Christian Standhardinger: „Zu 90 Prozent spiele ich in Asien“

basketball.de: Wie sieht deine Zukunft bezüglich der Vereinsebene auf? Nach deinen drei Jahren in Deutschland, zuletzt bei RASTA Vechta, mit zwei All-Star-Nominierungen wird es sicherlich viele Interessenten aus der BBL gegeben haben.

Christian Standhardinger: Zu 90 Prozent wird es in Richtung Asien gehen. Es gab viele Interessenten aus der BBL, aber ich bin ganz ehrlich: Keiner war bereit, mir das zu bezahlen, was ich denke, ich verdiene. In Asien haben sie mehr bezahlt – das war ein No-Brainer. Durch den philippinischen Pass kann ich in vielen Ligen auch als „naturalisierter“ Spieler spielen, quasi wie ein Ami-Deutscher. Ein großer deutscher Vierer ist in Asien nichts besonders, ein großer asiatischer Vierer dagegen schon.

Wo siehst du dich denn mittelfristig? Willst du erstmal länger im Ausland bleiben?

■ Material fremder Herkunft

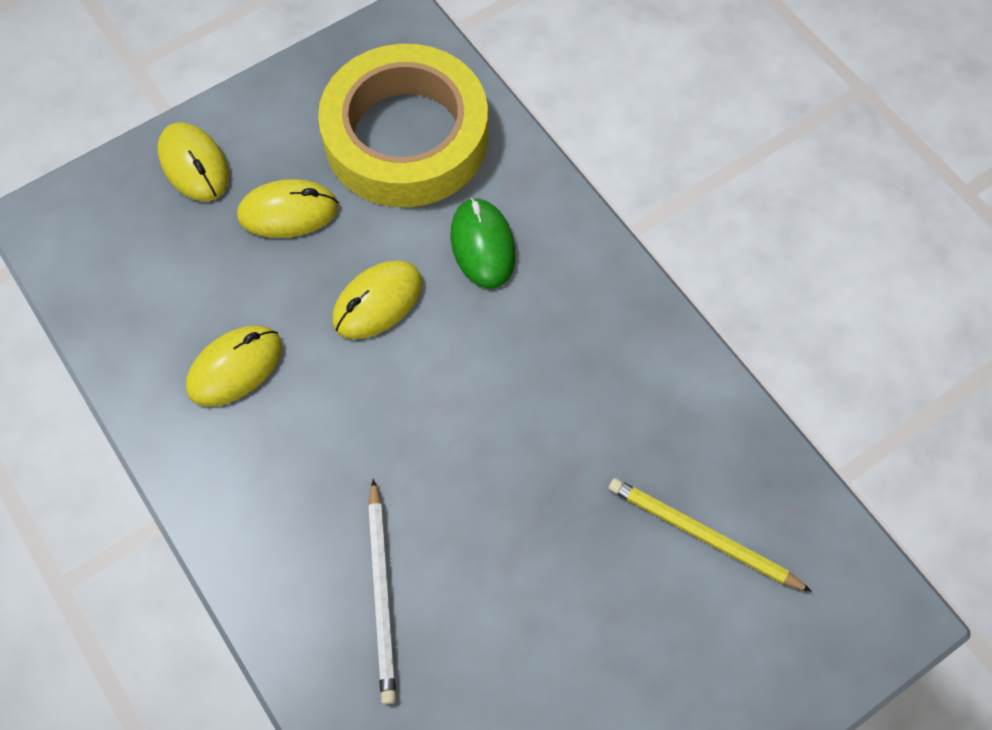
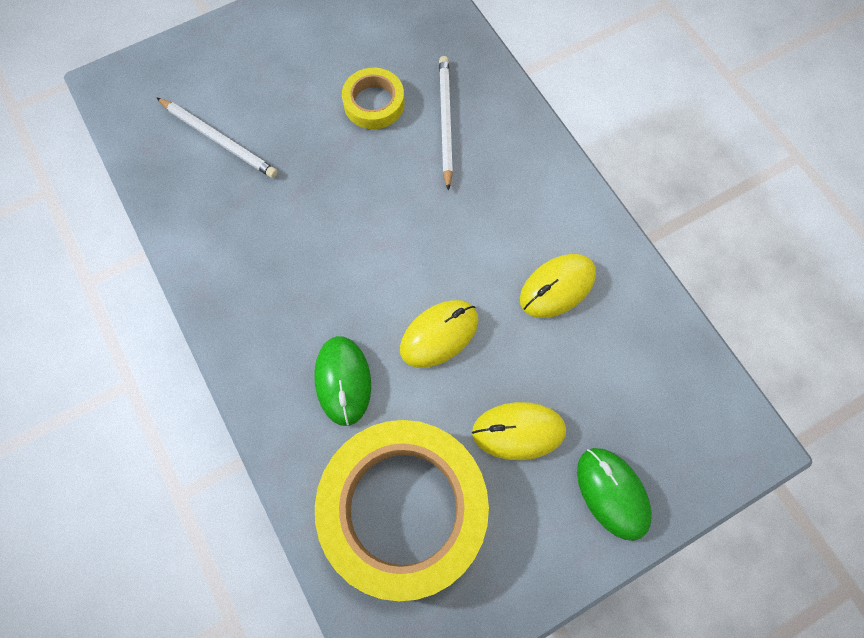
camera: 175 degrees left, 5 degrees up
(194, 165) = (612, 493): yellow mouse -> green mouse
(490, 617) = (374, 103): none -> yellow tape
(703, 536) = (218, 139): yellow pencil -> white pencil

Ich will da sein, wo die Umstände am besten sind, wo ich denke, dass ich wertgeschätzt werde und wo ich weiß, dass die Leute mich wollen. (überlegt) Ach, ich will gar nicht übers Finanzielle reden. Wobei mich das schon nervt. Es gibt viele Teams, die dir erklären wollen: „indem du in dem oder dem Wettbewerb spielst, kannst du dich neu beweisen. Und dann kannst du beweisen, dass du ein guter Spieler bist.“ Ich weiß, dass ich mich jeden Tag beweisen muss. Aber die Zeit ist einfach vorbei, in der ich eine Möglichkeit suche, mich zu beweisen und dabei weniger Geld nehme.

Ich bin 28 Jahre alt und werde nicht mehr so lange spielen. Wenn mich ein Team wirklich will, dann hat es genug Spiele, in denen ich performt habe, um sich ein Bild von mir zu machen. Wenn ich jetzt noch nicht deine Standards erfüllt habe, dann werde ich sie wohl auch in Zukunft nicht erfüllen. Wenn ich sie erfüllt habe, solltest du nicht sagen, dass ich mich beweisen muss.

Du willst dich einfach nicht unter Wert verkaufen. Die Zeit eines Profisportlers ist begrenzt. Da ist es ganz legitim, in dieser Zeit darauf zu schauen, das nötige Geld zu machen.

Ich habe im professionellen Sport gelernt: Sei dir im Klaren, was dein Wert ist, und verlange diesen auch. Dieser ganze Bullshit von wegen „hey, du kannst dich jetzt beweisen“ oder „du kriegst weniger, aber dafür geben wir dir mehr Spielzeit“ führt nur dazu, dass du in der Saison unglücklich bist. Meistens gibt es eine direkte Verbindung zwischen der Spielzeit und dem Geld, das du bekommst. Wenn du der bestbezahlteste Spieler bist und deine Arbeit machst, ist es unwahrscheinlich, dass du unter 20 Minuten rausgehst. Wenn du der schlechtbezahlteste Spieler bist und einfach deine Arbeit machst, ist es unwahrscheinlich, dass du über 20 Minuten spielst.

Die Trainer oder GMs sehen nämlich komisch aus, wenn der Boss denkt, „warum spielt denn der so viel, der ein- oder zweitausend Euro im Monat verdient? Und der Amerikaner, der sieben-, acht- oder neuntausend Euro im Monat bekommt, spielt weniger als der? Das kann ja nicht sein. Dann haben wir uns verkalkuliert.“ Kein Mensch möchte zeigen, dass er sich verkalkuliert hat und falsch gelegen ist.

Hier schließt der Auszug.